(Pictures paired with source code)
☆ ☆ ☆

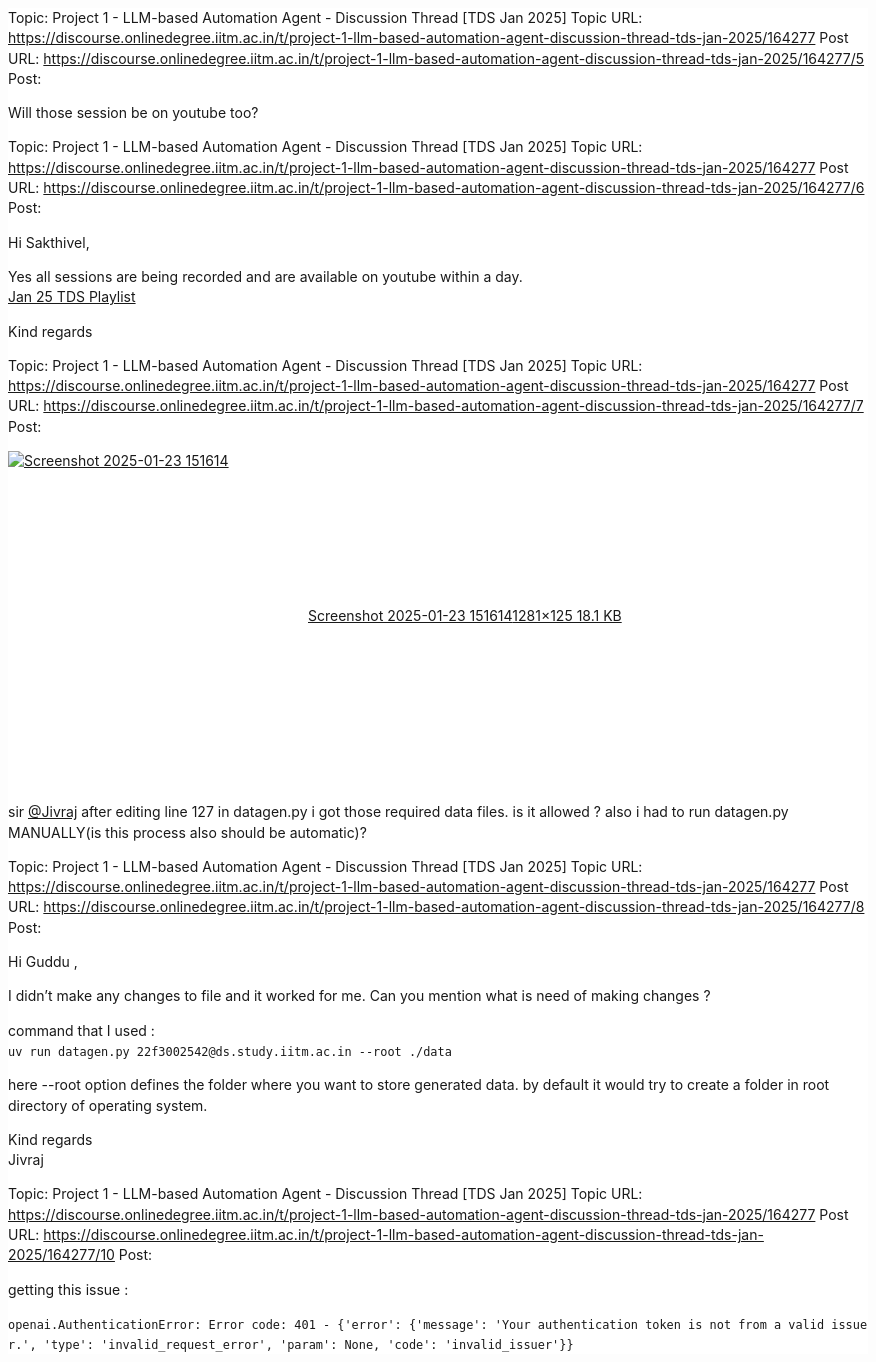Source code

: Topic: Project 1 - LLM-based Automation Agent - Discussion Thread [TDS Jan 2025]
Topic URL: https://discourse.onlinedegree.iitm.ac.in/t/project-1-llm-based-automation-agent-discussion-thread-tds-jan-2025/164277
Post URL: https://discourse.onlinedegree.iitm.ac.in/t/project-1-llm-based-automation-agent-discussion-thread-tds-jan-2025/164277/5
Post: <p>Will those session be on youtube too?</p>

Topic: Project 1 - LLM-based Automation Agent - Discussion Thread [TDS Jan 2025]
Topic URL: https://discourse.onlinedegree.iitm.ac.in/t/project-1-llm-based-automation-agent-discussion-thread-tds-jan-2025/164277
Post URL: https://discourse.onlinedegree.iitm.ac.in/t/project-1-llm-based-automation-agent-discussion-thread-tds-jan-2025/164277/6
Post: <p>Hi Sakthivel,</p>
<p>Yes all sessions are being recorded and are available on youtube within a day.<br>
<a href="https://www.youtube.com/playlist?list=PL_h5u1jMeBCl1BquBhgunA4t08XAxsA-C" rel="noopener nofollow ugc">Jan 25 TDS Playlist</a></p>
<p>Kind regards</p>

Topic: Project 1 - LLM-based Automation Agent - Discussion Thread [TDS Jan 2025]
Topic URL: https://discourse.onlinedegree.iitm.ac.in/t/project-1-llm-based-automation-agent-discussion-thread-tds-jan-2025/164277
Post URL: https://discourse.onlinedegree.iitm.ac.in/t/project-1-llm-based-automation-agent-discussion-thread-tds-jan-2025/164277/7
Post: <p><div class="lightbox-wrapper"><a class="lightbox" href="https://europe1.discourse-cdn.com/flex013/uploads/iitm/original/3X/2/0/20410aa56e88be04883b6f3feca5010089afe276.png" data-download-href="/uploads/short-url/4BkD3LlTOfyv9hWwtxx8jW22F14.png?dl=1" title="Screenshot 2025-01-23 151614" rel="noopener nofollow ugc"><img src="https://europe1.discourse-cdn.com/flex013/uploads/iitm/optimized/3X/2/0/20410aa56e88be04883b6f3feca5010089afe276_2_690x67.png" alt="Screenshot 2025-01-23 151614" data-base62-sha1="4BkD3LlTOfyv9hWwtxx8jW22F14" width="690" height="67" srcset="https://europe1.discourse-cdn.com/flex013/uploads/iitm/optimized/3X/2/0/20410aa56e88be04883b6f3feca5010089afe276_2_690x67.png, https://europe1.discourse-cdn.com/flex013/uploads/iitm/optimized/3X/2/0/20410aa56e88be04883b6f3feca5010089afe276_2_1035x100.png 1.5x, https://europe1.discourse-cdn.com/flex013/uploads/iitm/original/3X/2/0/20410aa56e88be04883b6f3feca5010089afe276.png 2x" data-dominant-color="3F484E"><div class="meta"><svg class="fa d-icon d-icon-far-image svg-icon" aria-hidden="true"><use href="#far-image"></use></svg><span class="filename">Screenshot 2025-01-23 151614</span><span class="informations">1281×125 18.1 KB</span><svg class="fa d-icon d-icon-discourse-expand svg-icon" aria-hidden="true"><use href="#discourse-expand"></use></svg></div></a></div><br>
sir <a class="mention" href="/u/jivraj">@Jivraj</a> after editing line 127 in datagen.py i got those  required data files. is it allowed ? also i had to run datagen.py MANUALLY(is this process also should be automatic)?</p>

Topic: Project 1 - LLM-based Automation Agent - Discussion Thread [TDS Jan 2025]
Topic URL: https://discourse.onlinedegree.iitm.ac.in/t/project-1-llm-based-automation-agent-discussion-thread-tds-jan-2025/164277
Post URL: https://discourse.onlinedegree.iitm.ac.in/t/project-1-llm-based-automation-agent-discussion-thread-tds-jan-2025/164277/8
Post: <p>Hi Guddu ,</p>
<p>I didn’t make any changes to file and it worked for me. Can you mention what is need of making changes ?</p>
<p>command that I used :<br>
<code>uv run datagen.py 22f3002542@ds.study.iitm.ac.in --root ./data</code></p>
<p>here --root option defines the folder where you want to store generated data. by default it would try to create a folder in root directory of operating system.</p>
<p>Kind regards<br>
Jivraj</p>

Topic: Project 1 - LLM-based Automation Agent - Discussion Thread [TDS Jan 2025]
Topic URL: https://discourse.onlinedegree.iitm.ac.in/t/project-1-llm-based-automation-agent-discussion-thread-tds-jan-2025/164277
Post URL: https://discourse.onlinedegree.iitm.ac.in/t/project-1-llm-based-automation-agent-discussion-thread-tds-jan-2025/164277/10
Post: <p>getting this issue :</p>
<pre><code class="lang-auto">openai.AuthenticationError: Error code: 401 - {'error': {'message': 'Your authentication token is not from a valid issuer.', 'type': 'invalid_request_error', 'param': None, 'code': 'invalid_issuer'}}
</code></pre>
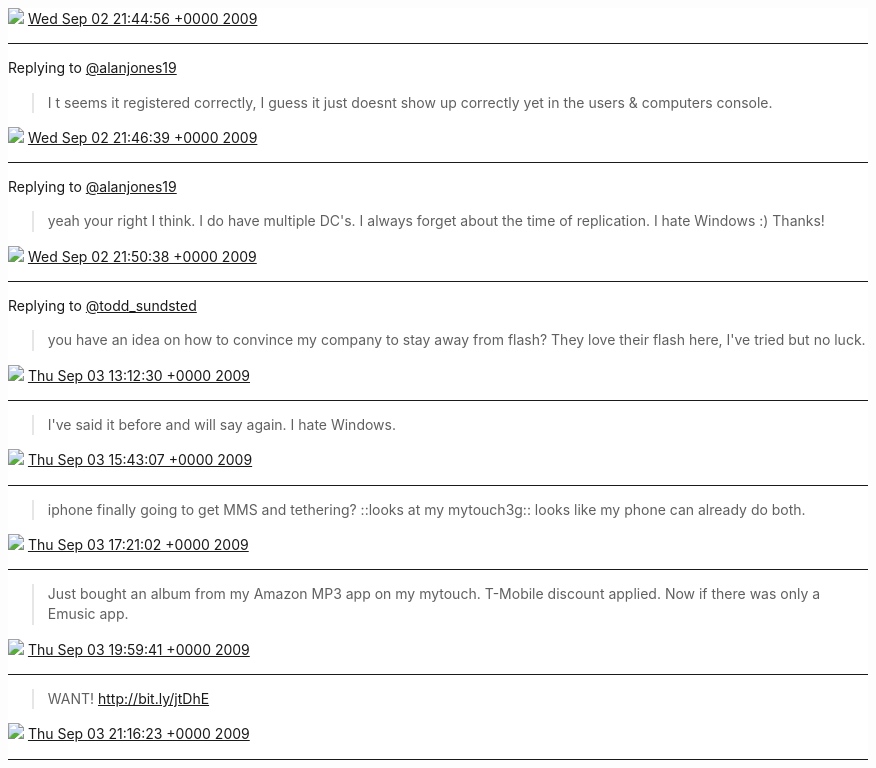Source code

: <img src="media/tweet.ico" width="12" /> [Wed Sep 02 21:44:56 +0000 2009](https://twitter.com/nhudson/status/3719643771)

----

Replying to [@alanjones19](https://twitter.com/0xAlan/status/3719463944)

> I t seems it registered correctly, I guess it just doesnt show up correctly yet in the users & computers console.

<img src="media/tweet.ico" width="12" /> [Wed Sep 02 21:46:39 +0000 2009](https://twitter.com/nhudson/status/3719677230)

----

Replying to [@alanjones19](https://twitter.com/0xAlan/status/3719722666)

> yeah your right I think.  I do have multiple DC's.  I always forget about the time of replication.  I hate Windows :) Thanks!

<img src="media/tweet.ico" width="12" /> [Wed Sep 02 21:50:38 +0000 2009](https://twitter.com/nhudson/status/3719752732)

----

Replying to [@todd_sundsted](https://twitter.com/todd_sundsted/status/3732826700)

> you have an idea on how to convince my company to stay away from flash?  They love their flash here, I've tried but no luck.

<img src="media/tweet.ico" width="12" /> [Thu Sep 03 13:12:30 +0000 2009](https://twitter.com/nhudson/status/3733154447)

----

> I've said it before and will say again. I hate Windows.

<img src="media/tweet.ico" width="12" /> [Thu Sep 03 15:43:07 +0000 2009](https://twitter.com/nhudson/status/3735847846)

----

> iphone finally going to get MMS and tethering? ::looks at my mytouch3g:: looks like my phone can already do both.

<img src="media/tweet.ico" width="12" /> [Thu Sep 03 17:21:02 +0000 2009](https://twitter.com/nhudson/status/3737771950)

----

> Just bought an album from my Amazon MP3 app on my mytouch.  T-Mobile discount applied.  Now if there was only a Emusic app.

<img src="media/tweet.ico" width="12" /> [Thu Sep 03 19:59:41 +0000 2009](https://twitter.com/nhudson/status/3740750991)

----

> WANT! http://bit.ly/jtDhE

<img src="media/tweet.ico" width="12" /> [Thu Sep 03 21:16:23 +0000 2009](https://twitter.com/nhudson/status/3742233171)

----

☆ ☆ ☆

## Exercise
Please reproduce the records above exactly and leave any picture behind.

## Your solution
Source code

: Topic: Project 1 - LLM-based Automation Agent - Discussion Thread [TDS Jan 2025]
Topic URL: https://discourse.onlinedegree.iitm.ac.in/t/project-1-llm-based-automation-agent-discussion-thread-tds-jan-2025/164277
Post URL: https://discourse.onlinedegree.iitm.ac.in/t/project-1-llm-based-automation-agent-discussion-thread-tds-jan-2025/164277/5
Post: <p>Will those session be on youtube too?</p>

Topic: Project 1 - LLM-based Automation Agent - Discussion Thread [TDS Jan 2025]
Topic URL: https://discourse.onlinedegree.iitm.ac.in/t/project-1-llm-based-automation-agent-discussion-thread-tds-jan-2025/164277
Post URL: https://discourse.onlinedegree.iitm.ac.in/t/project-1-llm-based-automation-agent-discussion-thread-tds-jan-2025/164277/6
Post: <p>Hi Sakthivel,</p>
<p>Yes all sessions are being recorded and are available on youtube within a day.<br>
<a href="https://www.youtube.com/playlist?list=PL_h5u1jMeBCl1BquBhgunA4t08XAxsA-C" rel="noopener nofollow ugc">Jan 25 TDS Playlist</a></p>
<p>Kind regards</p>

Topic: Project 1 - LLM-based Automation Agent - Discussion Thread [TDS Jan 2025]
Topic URL: https://discourse.onlinedegree.iitm.ac.in/t/project-1-llm-based-automation-agent-discussion-thread-tds-jan-2025/164277
Post URL: https://discourse.onlinedegree.iitm.ac.in/t/project-1-llm-based-automation-agent-discussion-thread-tds-jan-2025/164277/7
Post: <p><div class="lightbox-wrapper"><a class="lightbox" href="https://europe1.discourse-cdn.com/flex013/uploads/iitm/original/3X/2/0/20410aa56e88be04883b6f3feca5010089afe276.png" data-download-href="/uploads/short-url/4BkD3LlTOfyv9hWwtxx8jW22F14.png?dl=1" title="Screenshot 2025-01-23 151614" rel="noopener nofollow ugc"><img src="https://europe1.discourse-cdn.com/flex013/uploads/iitm/optimized/3X/2/0/20410aa56e88be04883b6f3feca5010089afe276_2_690x67.png" alt="Screenshot 2025-01-23 151614" data-base62-sha1="4BkD3LlTOfyv9hWwtxx8jW22F14" width="690" height="67" srcset="https://europe1.discourse-cdn.com/flex013/uploads/iitm/optimized/3X/2/0/20410aa56e88be04883b6f3feca5010089afe276_2_690x67.png, https://europe1.discourse-cdn.com/flex013/uploads/iitm/optimized/3X/2/0/20410aa56e88be04883b6f3feca5010089afe276_2_1035x100.png 1.5x, https://europe1.discourse-cdn.com/flex013/uploads/iitm/original/3X/2/0/20410aa56e88be04883b6f3feca5010089afe276.png 2x" data-dominant-color="3F484E"><div class="meta"><svg class="fa d-icon d-icon-far-image svg-icon" aria-hidden="true"><use href="#far-image"></use></svg><span class="filename">Screenshot 2025-01-23 151614</span><span class="informations">1281×125 18.1 KB</span><svg class="fa d-icon d-icon-discourse-expand svg-icon" aria-hidden="true"><use href="#discourse-expand"></use></svg></div></a></div><br>
sir <a class="mention" href="/u/jivraj">@Jivraj</a> after editing line 127 in datagen.py i got those  required data files. is it allowed ? also i had to run datagen.py MANUALLY(is this process also should be automatic)?</p>

Topic: Project 1 - LLM-based Automation Agent - Discussion Thread [TDS Jan 2025]
Topic URL: https://discourse.onlinedegree.iitm.ac.in/t/project-1-llm-based-automation-agent-discussion-thread-tds-jan-2025/164277
Post URL: https://discourse.onlinedegree.iitm.ac.in/t/project-1-llm-based-automation-agent-discussion-thread-tds-jan-2025/164277/8
Post: <p>Hi Guddu ,</p>
<p>I didn’t make any changes to file and it worked for me. Can you mention what is need of making changes ?</p>
<p>command that I used :<br>
<code>uv run datagen.py 22f3002542@ds.study.iitm.ac.in --root ./data</code></p>
<p>here --root option defines the folder where you want to store generated data. by default it would try to create a folder in root directory of operating system.</p>
<p>Kind regards<br>
Jivraj</p>

Topic: Project 1 - LLM-based Automation Agent - Discussion Thread [TDS Jan 2025]
Topic URL: https://discourse.onlinedegree.iitm.ac.in/t/project-1-llm-based-automation-agent-discussion-thread-tds-jan-2025/164277
Post URL: https://discourse.onlinedegree.iitm.ac.in/t/project-1-llm-based-automation-agent-discussion-thread-tds-jan-2025/164277/10
Post: <p>getting this issue :</p>
<pre><code class="lang-auto">openai.AuthenticationError: Error code: 401 - {'error': {'message': 'Your authentication token is not from a valid issuer.', 'type': 'invalid_request_error', 'param': None, 'code': 'invalid_issuer'}}
</code></pre>
Source code

: <img src="media/tweet.ico" width="12" /> [Wed Sep 02 21:44:56 +0000 2009](https://twitter.com/nhudson/status/3719643771)

----

Replying to [@alanjones19](https://twitter.com/0xAlan/status/3719463944)

> I t seems it registered correctly, I guess it just doesnt show up correctly yet in the users & computers console.

<img src="media/tweet.ico" width="12" /> [Wed Sep 02 21:46:39 +0000 2009](https://twitter.com/nhudson/status/3719677230)

----

Replying to [@alanjones19](https://twitter.com/0xAlan/status/3719722666)

> yeah your right I think.  I do have multiple DC's.  I always forget about the time of replication.  I hate Windows :) Thanks!

<img src="media/tweet.ico" width="12" /> [Wed Sep 02 21:50:38 +0000 2009](https://twitter.com/nhudson/status/3719752732)

----

Replying to [@todd_sundsted](https://twitter.com/todd_sundsted/status/3732826700)

> you have an idea on how to convince my company to stay away from flash?  They love their flash here, I've tried but no luck.

<img src="media/tweet.ico" width="12" /> [Thu Sep 03 13:12:30 +0000 2009](https://twitter.com/nhudson/status/3733154447)

----

> I've said it before and will say again. I hate Windows.

<img src="media/tweet.ico" width="12" /> [Thu Sep 03 15:43:07 +0000 2009](https://twitter.com/nhudson/status/3735847846)

----

> iphone finally going to get MMS and tethering? ::looks at my mytouch3g:: looks like my phone can already do both.

<img src="media/tweet.ico" width="12" /> [Thu Sep 03 17:21:02 +0000 2009](https://twitter.com/nhudson/status/3737771950)

----

> Just bought an album from my Amazon MP3 app on my mytouch.  T-Mobile discount applied.  Now if there was only a Emusic app.

<img src="media/tweet.ico" width="12" /> [Thu Sep 03 19:59:41 +0000 2009](https://twitter.com/nhudson/status/3740750991)

----

> WANT! http://bit.ly/jtDhE

<img src="media/tweet.ico" width="12" /> [Thu Sep 03 21:16:23 +0000 2009](https://twitter.com/nhudson/status/3742233171)

----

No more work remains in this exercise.